Monday, May 16, 2011

Reviewing the Mail: Week of 5/14

Here we all are once again -- well, I'm here, and I'm assuming someone will read it, eventually, which counts as "we" -- for my weekly run-down of the books that came in the mail. As always, I haven't read any of these yet, so the things I'm about to tell you are one part regurgitated sell-copy and one part interpretation -- both of which could easily be wrong. (I've written sell-copy, so I have no illusions as to how accurate it is.)

First off, just to be confusing, is a book I didn't get in the mail. I bought it yesterday, in an actual physical bookstore -- the kind that are supposed to be DOOMED -- in the form of a stack of papers inside a cloth cover (also supposedly DOOMED), after ordering it online to be sure it would be there. And that book is A Drop of the Hard Stuff, the seventeenth novel about the detective Matt Scudder, and it was written by the incomparable Lawrence Block. It's the first new book in the series since 2005's All the Flowers Are Dying, and it's a flashback novel, like When the Sacred Ginmill Closes, which is most people's choice (including mine) for the best book in a series of excellent novels. So I'm greatly looking forward to it -- so much so that even a guy who gets books in the mail all the time was willing to not only pay money, but actually go out to a real old-fashioned store and pick it up with his own hands the week of publication. If you haven't read Block before, don't start with this one -- either go find Sacred Ginmill or just start at the beginning of the series, The Sins of the Fathers. If you have read Block before, this is your signal to get to your preferred bookseller ASAP for your own copy of Hard Stuff, just published in hardcover by Mullholland Books, the new mystery imprint of Little, Brown. (And my "mystery imprint," I mean "imprint that sells books which are mystery novels," and not "imprint whose output will be deeply mysterious" -- though the latter would be an interesting experiment for some publisher with deep pockets and the willingness to lose a lot of money.)

And then on to the books that did come in the mail, of whom the first was Haven by Joel Shepherd. It's the fourth book in the "A Trial of Blood & Steel" epic fantasy series -- no points for guessing the template for that series title -- which began with Sasha. I still haven't read this series -- even when you read a book every day for a year, the new books pile up much faster than you can get to them -- but I did meet Shepherd once at a Worldcon, and, on that basis, I can say that his books are entirely worth your time and energy. Haven, which seems to end this series, was published on May 3rd in trade paperback by Pyr.

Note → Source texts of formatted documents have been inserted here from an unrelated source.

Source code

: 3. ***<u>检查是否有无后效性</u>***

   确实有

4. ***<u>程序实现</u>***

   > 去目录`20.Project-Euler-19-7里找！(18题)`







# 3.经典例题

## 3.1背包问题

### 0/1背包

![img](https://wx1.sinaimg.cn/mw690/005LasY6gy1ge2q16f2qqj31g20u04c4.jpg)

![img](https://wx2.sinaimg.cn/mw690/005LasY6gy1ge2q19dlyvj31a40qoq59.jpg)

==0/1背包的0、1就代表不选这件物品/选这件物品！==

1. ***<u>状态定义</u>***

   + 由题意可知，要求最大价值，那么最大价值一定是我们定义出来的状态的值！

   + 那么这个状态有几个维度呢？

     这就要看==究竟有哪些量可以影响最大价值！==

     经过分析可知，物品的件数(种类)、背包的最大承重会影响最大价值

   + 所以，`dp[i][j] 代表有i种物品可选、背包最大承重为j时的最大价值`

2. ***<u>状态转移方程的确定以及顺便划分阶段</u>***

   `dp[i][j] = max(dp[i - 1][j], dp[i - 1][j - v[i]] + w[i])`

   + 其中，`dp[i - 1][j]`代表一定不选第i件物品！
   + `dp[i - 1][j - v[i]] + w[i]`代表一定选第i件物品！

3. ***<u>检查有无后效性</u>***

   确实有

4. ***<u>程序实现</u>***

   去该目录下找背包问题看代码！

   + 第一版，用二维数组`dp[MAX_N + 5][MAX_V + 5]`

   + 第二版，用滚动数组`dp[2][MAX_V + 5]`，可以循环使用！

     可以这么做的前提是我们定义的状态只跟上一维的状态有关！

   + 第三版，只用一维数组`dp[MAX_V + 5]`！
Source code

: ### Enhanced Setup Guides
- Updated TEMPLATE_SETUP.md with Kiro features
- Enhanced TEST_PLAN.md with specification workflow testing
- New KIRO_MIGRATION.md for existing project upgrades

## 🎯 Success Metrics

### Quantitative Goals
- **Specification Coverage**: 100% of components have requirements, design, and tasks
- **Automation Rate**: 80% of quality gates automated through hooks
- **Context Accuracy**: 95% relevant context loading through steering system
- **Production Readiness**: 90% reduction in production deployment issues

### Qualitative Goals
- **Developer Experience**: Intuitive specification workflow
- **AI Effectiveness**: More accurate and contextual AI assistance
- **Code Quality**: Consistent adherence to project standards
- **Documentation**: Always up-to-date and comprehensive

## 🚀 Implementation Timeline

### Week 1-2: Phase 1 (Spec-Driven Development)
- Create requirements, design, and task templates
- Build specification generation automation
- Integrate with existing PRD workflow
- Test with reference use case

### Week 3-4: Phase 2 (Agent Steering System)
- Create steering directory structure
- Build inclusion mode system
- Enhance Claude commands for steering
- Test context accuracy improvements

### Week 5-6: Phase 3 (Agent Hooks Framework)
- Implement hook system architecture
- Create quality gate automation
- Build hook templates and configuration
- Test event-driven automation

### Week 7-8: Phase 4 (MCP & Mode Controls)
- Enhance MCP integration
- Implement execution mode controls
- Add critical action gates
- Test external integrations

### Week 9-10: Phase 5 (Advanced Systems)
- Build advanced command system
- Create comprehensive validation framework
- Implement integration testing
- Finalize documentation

Turning to science fiction, I also saw a new book from Robert Charles Wilson this week: Vortex. It's the third book in the series that began with the Hugo-winning Spin and continued in Axis; I've read the first (my review is here) but not the second. Vortex will be a hardcover from Tor in July.

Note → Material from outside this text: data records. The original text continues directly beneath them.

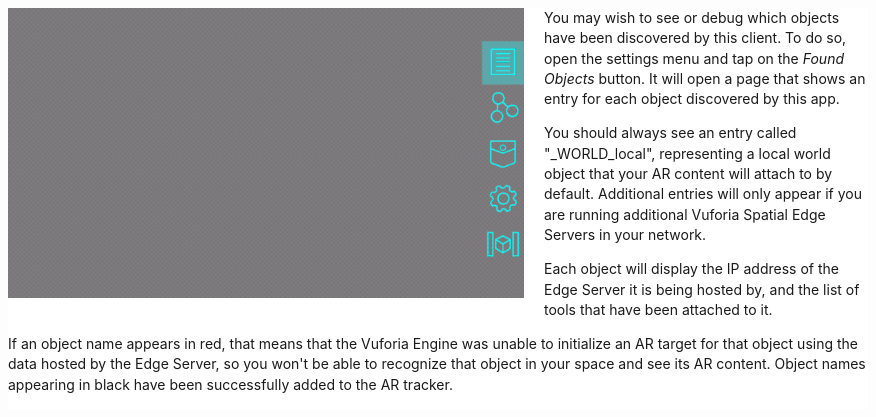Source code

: <img width="60%" src="./images/ui-tutorial-gifs/26-found-objects.gif" align="left" style="margin-right: 20px; margin-bottom: 20px;" /> 

You may wish to see or debug which objects have been discovered by this client. To do so, open the settings menu and tap on the *Found Objects* button. It will open a page that shows an entry for each object discovered by this app.

You should always see an entry called "_WORLD_local", representing a local world object that your AR content will attach to by default. Additional entries will only appear if you are running additional Vuforia Spatial Edge Servers in your network.

Each object will display the IP address of the Edge Server it is being hosted by, and the list of tools that have been attached to it.

If an object name appears in red, that means that the Vuforia Engine was unable to initialize an AR target for that object using the data hosted by the Edge Server, so you won't be able to recognize that object in your space and see its AR content. Object names appearing in black have been successfully added to the AR tracker.<p style = "clear: left;"></p>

And last for this week is an odd book called Japanese Fantasy Manga, credited to the "Tokyo-based editorial group" ricorico. It's not a guide to the many actually existing fantasy manga series, nor is it a writing/drawing guide to creating manga with a fantasy flavor. Instead, it's a catalog of character types, skills, and monsters that you might find in a fantasy manga, or perhaps that you might use to create a fantasy manga yourself. The introduction says that the book is "structured like a role playing game (RPG), the fantasy hero games that spread like wildfire across Japan and then throughout East Asia, and  are now popular around the world," [1] though it also doesn't provide any actual RPG rules or statistics for these elements, just text descriptions. In short, I have no idea who would want this book, or what value it would provide to them -- this may, of course, be purely a failure of my imagination and knowledge. It does have a lot of decent four-color art, with a full-page for each element and plenty of spot art as well. And it will be published, as an oversized trade paperback with those fancy French flaps, by Harper Design on May 24th.


[1] Gary Gygax, among many others, might take umbrage at this description.